Re: [PATCH 1/6] KVM: Document KVM_PRE_FAULT_MEMORY ioctl

From: Isaku Yamahata
Date: Mon Apr 22 2024 - 13:55:49 EST


On Fri, Apr 19, 2024 at 04:59:22AM -0400,
Paolo Bonzini <pbonzini@xxxxxxxxxx> wrote:

> From: Isaku Yamahata <isaku.yamahata@xxxxxxxxx>
>
> Adds documentation of KVM_PRE_FAULT_MEMORY ioctl. [1]
>
> It populates guest memory. It doesn't do extra operations on the
> underlying technology-specific initialization [2]. For example,
> CoCo-related operations won't be performed. Concretely for TDX, this API
> won't invoke TDH.MEM.PAGE.ADD() or TDH.MR.EXTEND(). Vendor-specific APIs
> are required for such operations.
>
> The key point is to adapt of vcpu ioctl instead of VM ioctl. First,
> populating guest memory requires vcpu. If it is VM ioctl, we need to pick
> one vcpu somehow. Secondly, vcpu ioctl allows each vcpu to invoke this
> ioctl in parallel. It helps to scale regarding guest memory size, e.g.,
> hundreds of GB.
>
> [1] https://lore.kernel.org/kvm/Zbrj5WKVgMsUFDtb@xxxxxxxxxx/
> [2] https://lore.kernel.org/kvm/Ze-TJh0BBOWm9spT@xxxxxxxxxx/
>
> Suggested-by: Sean Christopherson <seanjc@xxxxxxxxxx>
> Signed-off-by: Isaku Yamahata <isaku.yamahata@xxxxxxxxx>
> Message-ID: <9a060293c9ad9a78f1d8994cfe1311e818e99257.1712785629.git.isaku.yamahata@xxxxxxxxx>
> Signed-off-by: Paolo Bonzini <pbonzini@xxxxxxxxxx>
> ---
> Documentation/virt/kvm/api.rst | 50 ++++++++++++++++++++++++++++++++++
> 1 file changed, 50 insertions(+)
>
> diff --git a/Documentation/virt/kvm/api.rst b/Documentation/virt/kvm/api.rst
> index f0b76ff5030d..bbcaa5d2b54b 100644
> --- a/Documentation/virt/kvm/api.rst
> +++ b/Documentation/virt/kvm/api.rst
> @@ -6352,6 +6352,56 @@ a single guest_memfd file, but the bound ranges must not overlap).
>
> See KVM_SET_USER_MEMORY_REGION2 for additional details.
>
> +4.143 KVM_PRE_FAULT_MEMORY
> +------------------------
> +
> +:Capability: KVM_CAP_PRE_FAULT_MEMORY
> +:Architectures: none
> +:Type: vcpu ioctl
> +:Parameters: struct kvm_pre_fault_memory (in/out)
> +:Returns: 0 on success, < 0 on error
> +
> +Errors:
> +
> + ========== ===============================================================
> + EINVAL The specified `gpa` and `size` were invalid (e.g. not
> + page aligned).
> + ENOENT The specified `gpa` is outside defined memslots.
> + EINTR An unmasked signal is pending and no page was processed.
> + EFAULT The parameter address was invalid.
> + EOPNOTSUPP Mapping memory for a GPA is unsupported by the
> + hypervisor, and/or for the current vCPU state/mode.
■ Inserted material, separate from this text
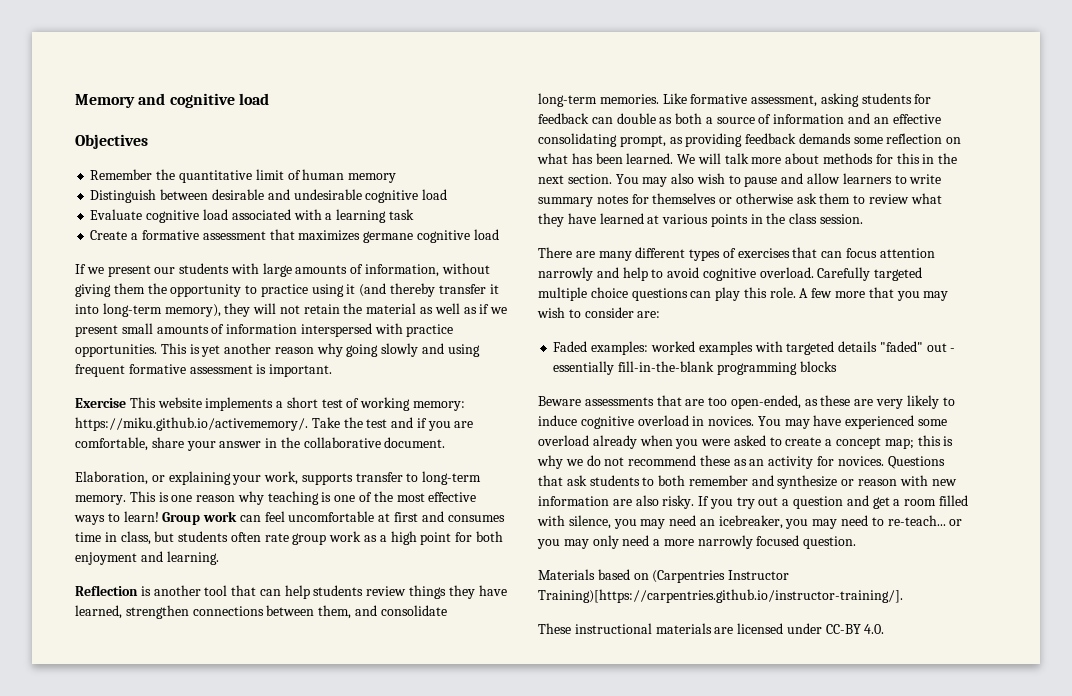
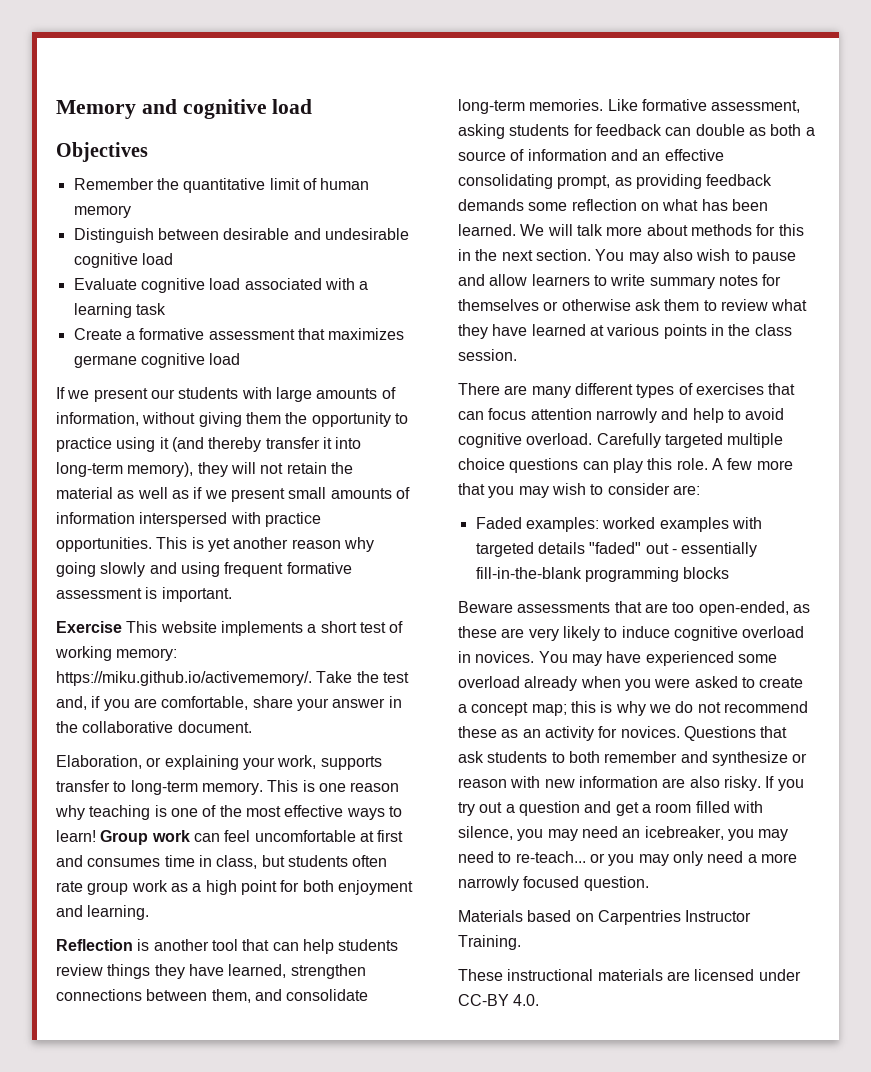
[391,417,414,428] and -> [56,696,87,710] and,
[652,570,790,583] [538,589,903,603] (Carpentries Instructor Training)[https://carpentries.github.io/instructor-training/]. -> [597,910,752,925] [458,935,521,950] Carpentries Instructor Training.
EIO Unexpected error happened.

> + ========== ===============================================================
> +
> +::
> +
> + struct kvm_pre_fault_memory {
> + /* in/out */
> + __u64 gpa;
> + __u64 size;
> + /* in */
> + __u64 flags;
> + __u64 padding[5];
> + };
> +
> +KVM_PRE_FAULT_MEMORY populates KVM's stage-2 page tables used to map memory
> +for the current vCPU state. KVM maps memory as if the vCPU generated a
> +stage-2 read page fault, e.g. faults in memory as needed, but doesn't break
> +CoW. However, KVM does not mark any newly created stage-2 PTE as Accessed.
> +
> +In some cases, multiple vCPUs might share the page tables. In this
> +case, the ioctl can be called in parallel.
> +
> +Shadow page tables cannot support this ioctl because they
> +are indexed by virtual address or nested guest physical address.
> +Calling this ioctl when the guest is using shadow page tables (for
> +example because it is running a nested guest with nested page tables)
> +will fail with `EOPNOTSUPP` even if `KVM_CHECK_EXTENSION` reports
> +the capability to be present.
> +
> +`flags` must currently be zero.

`flags` and `padding`

> +
> +
> 5. The kvm_run structure
> ========================
>
> --
> 2.43.0
>
>
>

--
Isaku Yamahata <isaku.yamahata@xxxxxxxxx>